A core tenet of the affordable growth strategy is identifying companies with a demonstrably strong and sustainable expansion path. ONTO Innovation’s growth profile is a key reason it passes the initial screen, evidenced by its solid ChartMill Growth Rating of 8 out of 10. The company is not only growing but doing so at an impressive pace.

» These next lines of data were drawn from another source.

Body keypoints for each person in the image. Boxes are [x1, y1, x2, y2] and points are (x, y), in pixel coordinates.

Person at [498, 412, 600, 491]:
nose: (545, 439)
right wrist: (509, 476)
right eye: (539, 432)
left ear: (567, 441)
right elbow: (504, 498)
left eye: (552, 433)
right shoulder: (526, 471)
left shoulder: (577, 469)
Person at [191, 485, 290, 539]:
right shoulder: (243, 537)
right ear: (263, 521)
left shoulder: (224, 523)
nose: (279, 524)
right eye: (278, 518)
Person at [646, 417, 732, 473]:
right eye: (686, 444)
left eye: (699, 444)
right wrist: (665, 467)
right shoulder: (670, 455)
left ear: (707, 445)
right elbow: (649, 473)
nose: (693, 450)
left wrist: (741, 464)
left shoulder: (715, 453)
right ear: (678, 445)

  • Earnings Per Share (EPS) has grown by 24.12% over the past year, with a notable 3-year average annual growth rate of 36.96%.
  • Revenue has increased by 15.51% in the last year, supported by a strong 3-year average annual growth rate of 26.41%.
  • Looking forward, analysts project continued strong growth, with expected annual EPS growth of 15.71% and Revenue growth of 13.58%.

This combination of strong historical performance and solid future expectations provides a positive growth narrative, which is essential for a stock to be considered in this category. While the projected growth rates are slightly below the explosive historical pace, they remain well above average, suggesting a maturation of growth into a still-impressive and potentially more sustainable trajectory.

Valuation Context

The “affordable” or “reasonable” aspect of this strategy is critical, as overpaying for growth can lead to disappointing returns even if the underlying business performs well. ONTO Innovation’s ChartMill Valuation Rating of 5 positions it in a neutral territory, indicating it is not egregiously overvalued despite its strong growth. This balance is what makes it an interesting candidate.

  • The company’s Price/Earnings (P/E) ratio of 22.74 is valued cheaper than nearly 80% of its industry peers, whose average P/E sits above 65.
  • Similarly, its Forward P/E of 22.30 and Enterprise Value/EBITDA ratios are more attractive than the vast majority of its semiconductor equipment competitors.
  • When compared to the broader S&P 500 index, ONTO’s P/E and Forward P/E ratios are roughly in line with the market average, suggesting investors are not paying a significant premium for its above-average growth profile.

This valuation backdrop is precisely what the affordable growth screen seeks: a company whose growth prospects are not fully reflected in an inflated stock price, offering a potential margin of safety.

Profitability and Financial Health

Sustainable growth is supported by a profitable business model and a sturdy balance sheet, which are necessary to fund future expansion without excessive risk. ONTO Innovation performs well in these areas, earning a high ChartMill Profitability Rating of 8 and an even more impressive Health Rating of 9. These strengths validate the quality of its growth.

The company’s profitability is broad-based, featuring a Profit Margin of 19.29% and an Operating Margin of 22.40%, both of which outperform over 80% of industry peers. Its returns on assets and invested capital are also solid, indicating efficient use of capital. From a health perspective, the balance sheet is exceptionally strong. ONTO operates with no debt and has a Current Ratio of 9.59 and a Quick Ratio of 7.86, providing immense liquidity and financial flexibility. This fortress-like balance sheet significantly reduces financial risk and provides the company with ample resources to handle economic cycles and invest in future growth initiatives.

Conclusion

ONTO Innovation presents a strong case study for the affordable growth investment approach. It possesses a notable combination of strong historical and projected growth, a reasonable valuation relative to both its industry and the broader market, and is backed by excellent profitability and a pristine balance sheet. This alignment with the core principles of the GARP strategy—seeking quality growth without overpaying—makes it a stock worthy of further investigation for investors seeking such opportunities.

For investors interested in discovering other companies that fit this profile, more results can be found using the Affordable Growth stock screen. A detailed breakdown of ONTO Innovation’s fundamentals is available in its full fundamental analysis report.

Disclaimer: This article is for informational purposes only and does not constitute financial advice, a recommendation to buy or sell any security, or an endorsement of any investment strategy. All investments involve risk, including the possible loss of principal. Readers should conduct their own research and consult with a qualified financial advisor before making any investment decisions.